Avec sa chronique d'une mort générationnelle annoncée, Gaël Morel vise juste et touche au coeur. Vivre, mourir, renaître est à la fois ample et modeste, nostalgique et énergique. En tout cas d'une force suffisante pour infirmer que, sur ce thème rebattu, tout a déjà été dit.

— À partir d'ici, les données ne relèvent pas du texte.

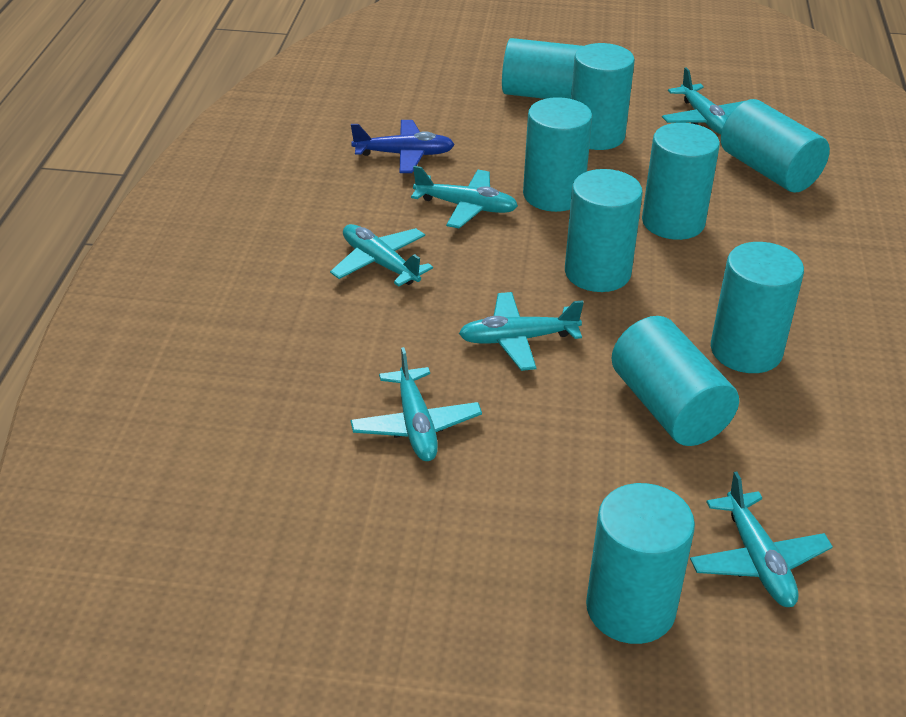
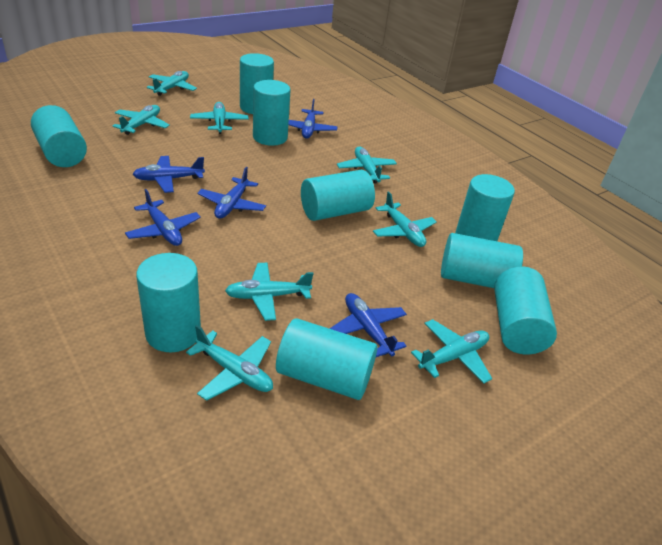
blue plane: 1 -> 5
turquoise plane: 6 -> 8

Qu'y a-t-il encore à raconter des années SIDA ? Et comment les raconter ? L'oubli aidant, de moins en moins défensif et de plus en plus inscrit dans une dynamique naturelle, de celle qui condamne, à terme, le passé à se répéter, cette période de l'acmé de la maladie n'a-t-elle pas déjà basculé dans l'Histoire ? En choisissant une approche intensément mélodramatique, et de ne pas gommer la dimension nostalgique d'une époque qu'il a lui-même vécue, Gaël Morel prenait le risque d'inaugurer l'ère du kitsch. Surtout suite au coup de tonnerre qu'a représenté la sortie de 120 battements par minute, film somme qui à bien des égards peut paraître, à propos de ces années-là, définitif.
Kitsch. Et pourquoi pas ? Les premières scènes le suggèrent fortement, revisitant des emblèmes de la culture nineties, clubbing et bal des ecstazys débutantes, réminiscences à double emploi (avec une distrib' de rôles secondaires ayant pour la plupart entamé leur carrière avant cette période ou à son orée, ce qui permet de constater le chemin parcouru d'une Amanda Lear, icône berlusconienne incarnant une tenancière de cabaret, d'une Elli Medeiros ancienne punkette technno-pop dans le rôle d'une galeriste arty ou encore de l'ado musculeux des Roseaux Sauvages, Stéphane Rideau, à présent bon père de famille). De même, la figure du triangle amoureux tourmenté par des différences de milieu, d'origine et d'attirance, l'homo et le bi, la femme hétéro et compréhensive entre eux, peut paraître éculée. D'autant qu'elle reproduit quasiment à l'identique la configuration à la base du magnifique film de Téchiné, par ailleurs mentor de Morel, les Témoins, qui décrivait avec une urgence opératique le surgissement de l'épidémie.
« Gaël Morel donne à son film une énergie condensée, à l'image de cette jeunesse fougueuse impatiente de vivre, de ces corps qui à peine frôlés se mêlent déjà. »
C'est donc un petit miracle que ce mélo assumé déjoue à ce point les écueils du déjà vu, déjà raconté, et en mieux. Parce que d'emblée Morel resserre son image, comme s'il se prévenait d'un débordement, d'un trop plein préjudiciables à la tenue de son récit, il donne à son film une énergie condensée, à l'image de cette jeunesse fougueuse impatiente de vivre, de ces corps qui à peine frôlés se mêlent déjà. En filmant la circulation d’un fluide vital, il donne à comprendre à quel point le SIDA, agent mortel tout autant propagateur, a fauché tout cela.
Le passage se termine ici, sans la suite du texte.